Zapping Zone (Proposals for Imaginary Television) (1990-1994) Photo Georges Meguerditchian
Zapping Zone imagines a televisual realm in which digital interaction becomes structured by, and informative of, the personal mythologies of the user, inferred with low-fi ‘90s graphics, advertising, politics and loads of flashing, gaudy colours. This is a currency that resonates with a great deal of contemporary post internet art, however, while the latter often (somewhat conservatively) uses digital culture as little more than a limited code of aesthetics, Marker engages in the zapping zone as provocative and propositional, imagining subjectivities emerging through, and expanded by, television. This is curated in conversation with the essay film Les Statues Meurent Aussi (Statues Also Die) from 1953. Co-directed with Alain Resnais, the film won the 1954 Prix Jean Vigo and is a challenging exploration of the appropriation and misinterpretation of African culture by colonial powers and Western art and design from the 19th Century up to the time when the film was made.

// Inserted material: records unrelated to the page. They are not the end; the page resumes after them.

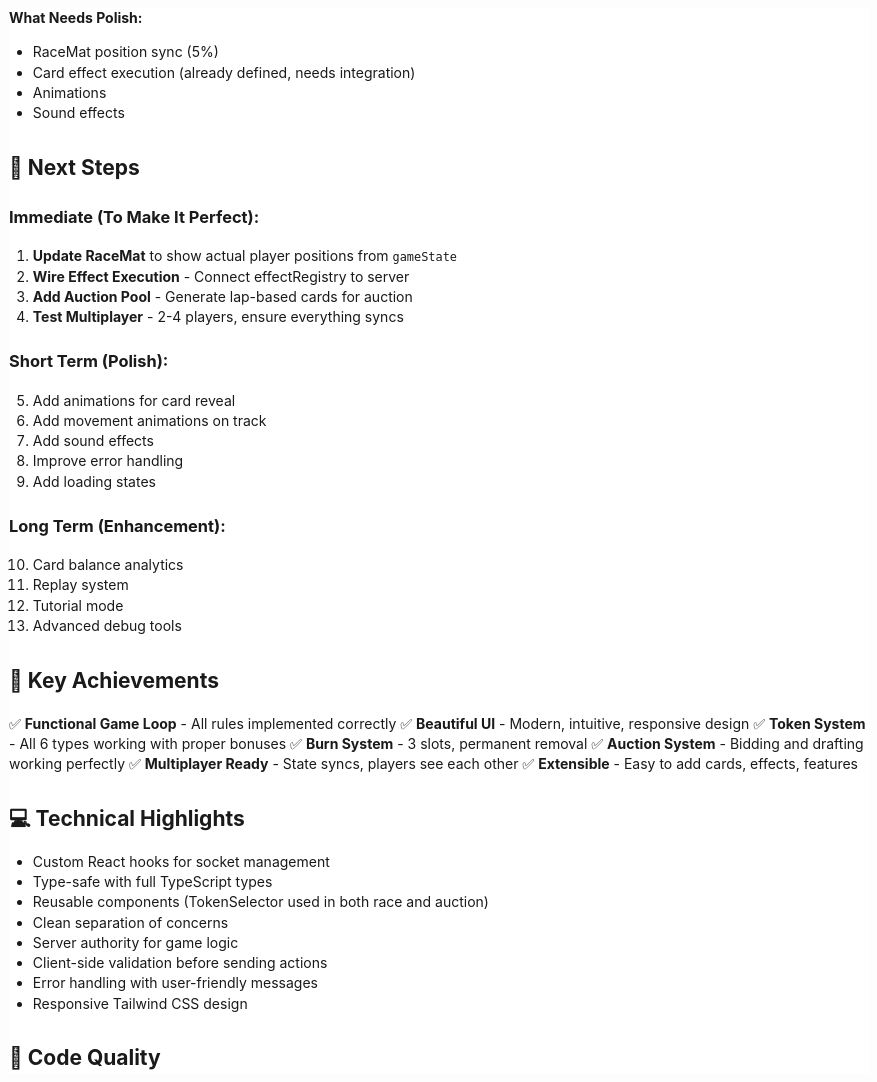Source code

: **What Needs Polish:**
- RaceMat position sync (5%)
- Card effect execution (already defined, needs integration)
- Animations
- Sound effects

## 🎯 Next Steps

### Immediate (To Make It Perfect):
1. **Update RaceMat** to show actual player positions from `gameState`
2. **Wire Effect Execution** - Connect effectRegistry to server
3. **Add Auction Pool** - Generate lap-based cards for auction
4. **Test Multiplayer** - 2-4 players, ensure everything syncs

### Short Term (Polish):
5. Add animations for card reveal
6. Add movement animations on track
7. Add sound effects
8. Improve error handling
9. Add loading states

### Long Term (Enhancement):
10. Card balance analytics
11. Replay system
12. Tutorial mode
13. Advanced debug tools

## 🎉 Key Achievements

✅ **Functional Game Loop** - All rules implemented correctly
✅ **Beautiful UI** - Modern, intuitive, responsive design
✅ **Token System** - All 6 types working with proper bonuses
✅ **Burn System** - 3 slots, permanent removal
✅ **Auction System** - Bidding and drafting working perfectly
✅ **Multiplayer Ready** - State syncs, players see each other
✅ **Extensible** - Easy to add cards, effects, features

## 💻 Technical Highlights

- Custom React hooks for socket management
- Type-safe with full TypeScript types
- Reusable components (TokenSelector used in both race and auction)
- Clean separation of concerns
- Server authority for game logic
- Client-side validation before sending actions
- Error handling with user-friendly messages
- Responsive Tailwind CSS design

## 📝 Code Quality
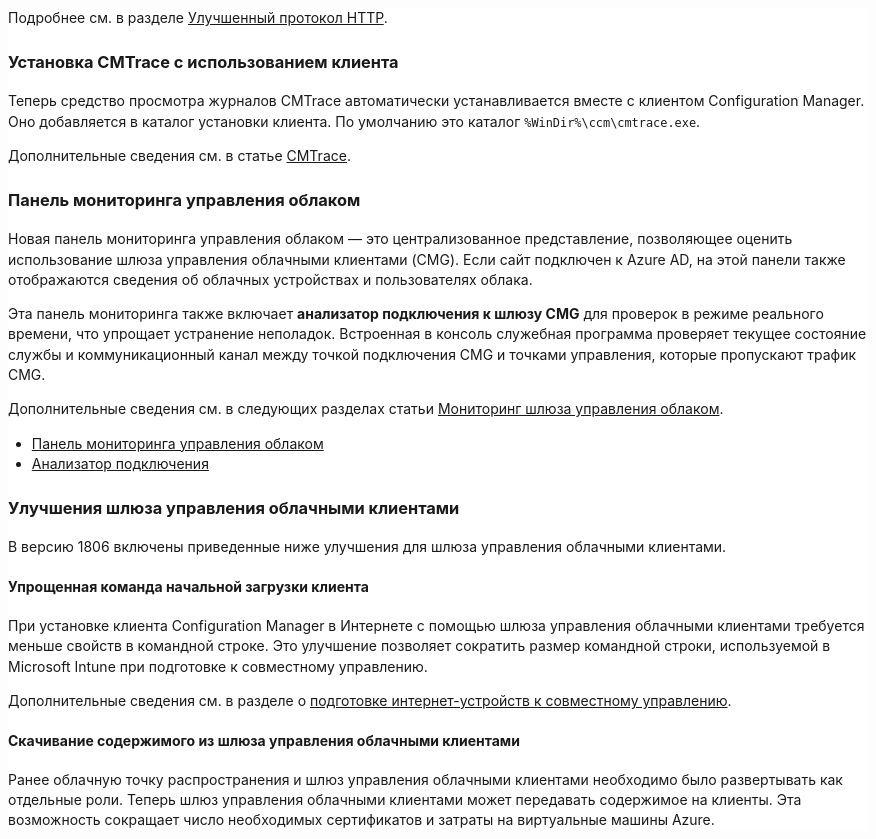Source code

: Подробнее см. в разделе [Улучшенный протокол HTTP](../hierarchy/enhanced-http.md).


### <a name="cmtrace-installed-with-client"></a>Установка CMTrace с использованием клиента

Теперь средство просмотра журналов CMTrace автоматически устанавливается вместе с клиентом Configuration Manager. Оно добавляется в каталог установки клиента. По умолчанию это каталог `%WinDir%\ccm\cmtrace.exe`. 

Дополнительные сведения см. в статье [CMTrace](../../support/cmtrace.md).


### <a name="cloud-management-dashboard"></a>Панель мониторинга управления облаком

Новая панель мониторинга управления облаком — это централизованное представление, позволяющее оценить использование шлюза управления облачными клиентами (CMG). Если сайт подключен к Azure AD, на этой панели также отображаются сведения об облачных устройствах и пользователях облака.   

Эта панель мониторинга также включает **анализатор подключения к шлюзу CMG** для проверок в режиме реального времени, что упрощает устранение неполадок. Встроенная в консоль служебная программа проверяет текущее состояние службы и коммуникационный канал между точкой подключения CMG и точками управления, которые пропускают трафик CMG. 

Дополнительные сведения см. в следующих разделах статьи [Мониторинг шлюза управления облаком](../../clients/manage/cmg/monitor-clients-cloud-management-gateway.md).  
- [Панель мониторинга управления облаком](../../clients/manage/cmg/monitor-clients-cloud-management-gateway.md#cloud-management-dashboard)  
- [Анализатор подключения](../../clients/manage/cmg/monitor-clients-cloud-management-gateway.md#connection-analyzer)  


### <a name="improvements-to-cloud-management-gateway"></a>Улучшения шлюза управления облачными клиентами

В версию 1806 включены приведенные ниже улучшения для шлюза управления облачными клиентами.

#### <a name="simplified-client-bootstrap-command-line"></a>Упрощенная команда начальной загрузки клиента

При установке клиента Configuration Manager в Интернете с помощью шлюза управления облачными клиентами требуется меньше свойств в командной строке. Это улучшение позволяет сократить размер командной строки, используемой в Microsoft Intune при подготовке к совместному управлению. 

Дополнительные сведения см. в разделе о [подготовке интернет-устройств к совместному управлению](../../../comanage/how-to-prepare-Win10.md#install-the-configuration-manager-client).

#### <a name="download-content-from-a-cmg"></a>Скачивание содержимого из шлюза управления облачными клиентами

Ранее облачную точку распространения и шлюз управления облачными клиентами необходимо было развертывать как отдельные роли. Теперь шлюз управления облачными клиентами может передавать содержимое на клиенты. Эта возможность сокращает число необходимых сертификатов и затраты на виртуальные машины Azure. 
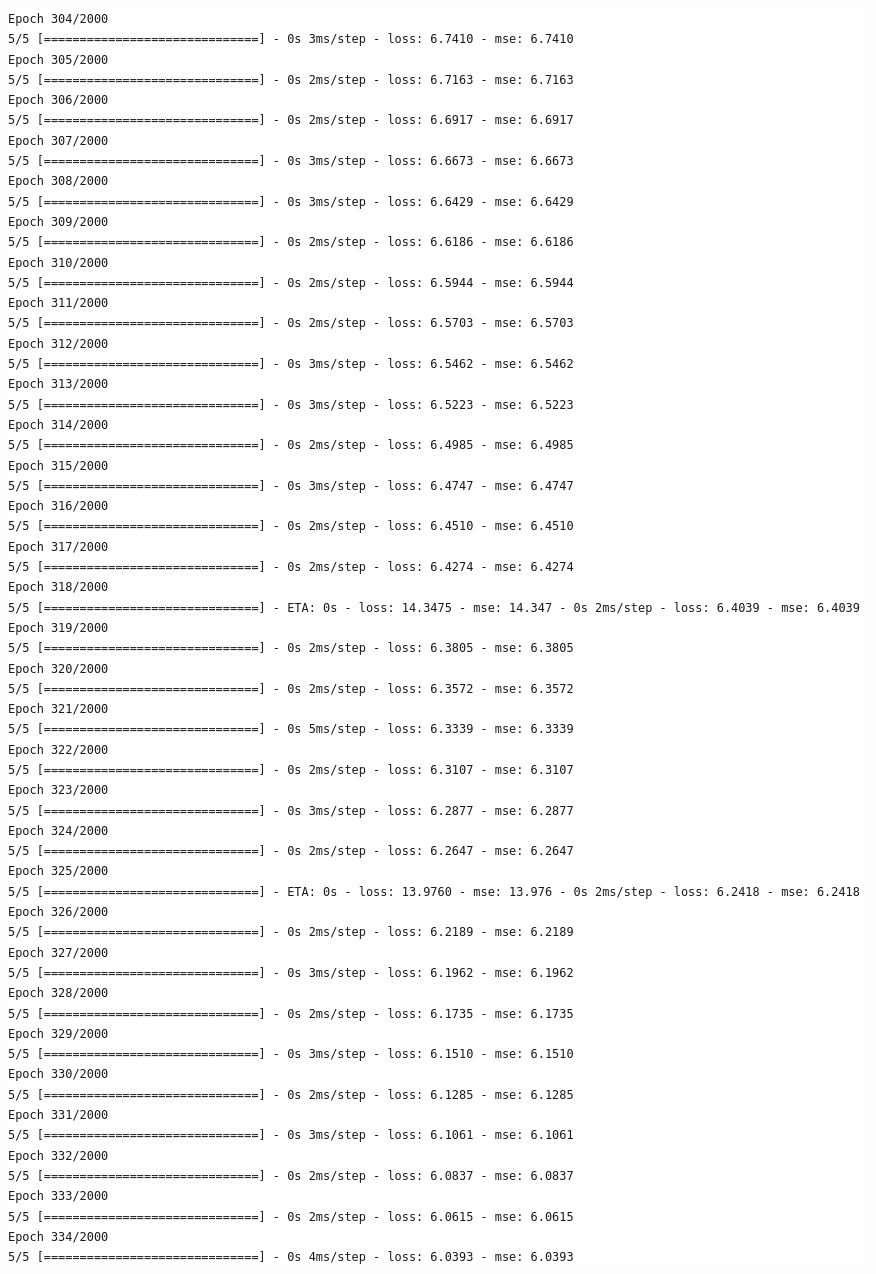     Epoch 304/2000
    5/5 [==============================] - 0s 3ms/step - loss: 6.7410 - mse: 6.7410
    Epoch 305/2000
    5/5 [==============================] - 0s 2ms/step - loss: 6.7163 - mse: 6.7163
    Epoch 306/2000
    5/5 [==============================] - 0s 2ms/step - loss: 6.6917 - mse: 6.6917
    Epoch 307/2000
    5/5 [==============================] - 0s 3ms/step - loss: 6.6673 - mse: 6.6673
    Epoch 308/2000
    5/5 [==============================] - 0s 3ms/step - loss: 6.6429 - mse: 6.6429
    Epoch 309/2000
    5/5 [==============================] - 0s 2ms/step - loss: 6.6186 - mse: 6.6186
    Epoch 310/2000
    5/5 [==============================] - 0s 2ms/step - loss: 6.5944 - mse: 6.5944
    Epoch 311/2000
    5/5 [==============================] - 0s 2ms/step - loss: 6.5703 - mse: 6.5703
    Epoch 312/2000
    5/5 [==============================] - 0s 3ms/step - loss: 6.5462 - mse: 6.5462
    Epoch 313/2000
    5/5 [==============================] - 0s 3ms/step - loss: 6.5223 - mse: 6.5223
    Epoch 314/2000
    5/5 [==============================] - 0s 2ms/step - loss: 6.4985 - mse: 6.4985
    Epoch 315/2000
    5/5 [==============================] - 0s 3ms/step - loss: 6.4747 - mse: 6.4747
    Epoch 316/2000
    5/5 [==============================] - 0s 2ms/step - loss: 6.4510 - mse: 6.4510
    Epoch 317/2000
    5/5 [==============================] - 0s 2ms/step - loss: 6.4274 - mse: 6.4274
    Epoch 318/2000
    5/5 [==============================] - ETA: 0s - loss: 14.3475 - mse: 14.347 - 0s 2ms/step - loss: 6.4039 - mse: 6.4039
    Epoch 319/2000
    5/5 [==============================] - 0s 2ms/step - loss: 6.3805 - mse: 6.3805
    Epoch 320/2000
    5/5 [==============================] - 0s 2ms/step - loss: 6.3572 - mse: 6.3572
    Epoch 321/2000
    5/5 [==============================] - 0s 5ms/step - loss: 6.3339 - mse: 6.3339
    Epoch 322/2000
    5/5 [==============================] - 0s 2ms/step - loss: 6.3107 - mse: 6.3107
    Epoch 323/2000
    5/5 [==============================] - 0s 3ms/step - loss: 6.2877 - mse: 6.2877
    Epoch 324/2000
    5/5 [==============================] - 0s 2ms/step - loss: 6.2647 - mse: 6.2647
    Epoch 325/2000
    5/5 [==============================] - ETA: 0s - loss: 13.9760 - mse: 13.976 - 0s 2ms/step - loss: 6.2418 - mse: 6.2418
    Epoch 326/2000
    5/5 [==============================] - 0s 2ms/step - loss: 6.2189 - mse: 6.2189
    Epoch 327/2000
    5/5 [==============================] - 0s 3ms/step - loss: 6.1962 - mse: 6.1962
    Epoch 328/2000
    5/5 [==============================] - 0s 2ms/step - loss: 6.1735 - mse: 6.1735
    Epoch 329/2000
    5/5 [==============================] - 0s 3ms/step - loss: 6.1510 - mse: 6.1510
    Epoch 330/2000
    5/5 [==============================] - 0s 2ms/step - loss: 6.1285 - mse: 6.1285
    Epoch 331/2000
    5/5 [==============================] - 0s 3ms/step - loss: 6.1061 - mse: 6.1061
    Epoch 332/2000
    5/5 [==============================] - 0s 2ms/step - loss: 6.0837 - mse: 6.0837
    Epoch 333/2000
    5/5 [==============================] - 0s 2ms/step - loss: 6.0615 - mse: 6.0615
    Epoch 334/2000
    5/5 [==============================] - 0s 4ms/step - loss: 6.0393 - mse: 6.0393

In relation to Zapping Zone, this work explores the subsuming and revising of mythologies and subjectivity from a very different position of privilege. The eponymous statues die robbed of the identity, mystery and magic with which they were once imbued. The film is a sharp critique of Empire and the rhetoric (more prevalent at the time) concerning the so-called benefits of colonialism to the nations that were once occupied. The anti-colonialist sprit of this unflinching polemic resulted in the film being heavily edited in France, the original being banned for over a decade and not shown there until 1968.
Le Joli Mai (1962) Courtesy La Sofra, Paris
Le Joli Mai (1963), a portrait of Paris and Parisians just after the Algerian War of Independence engaging with individuals on the street in a journey, as intimate and individual as it is political and international.
The exhibition ends with Marker’s most political work A Grin Without a Cat (1977), the work that gives this retrospective its name. The title refers to the Cheshire Cat from Alice in Wonderland, using his fugitive and illusionary nature as a metaphor for the rise and fall of new left wing politics, particularly in France and Latin America in the ’60s and ’70s. The original title was Le fond de l’air est rouge (The essence of the air is red) implying the sad failure of ‘red’ social idealism that, in the end, existed only in the air.
La Jetée (1962) Image courtesy BFI Stills Collection
The poetry and pain of failed politics and the reverence and risk in populist modes of expression and communication are recurring and sometimes co-dependent essences in the air throughout this retrospective. It’s worth walking back through the galleries to take another spin around the cat-less grin that is Marker’s oeuvre. Guillaume-en-Egypte is not the cat we thought he was; he isn’t the cat of the exhibition’s title and there is a whole other message behind his grin and his casual, colloquial enquiry. He is Marker after all, existing as an immortal motif, referring to a famous recluse’s choice of public face and is both within and without the structures of illusion and fragility, the evocations of mortality and subjectivity that hover purposefully nearby even the most hyperactive and spurting works. La Jetée twists time and space and death and our hearts towards its famous grin-less cat of a conclusion and Guillaume is outside that room too, asking again, benignly:“Wanna know more?”
In Marker’s turbulent, shifting, mesmerising practice, more is never enough.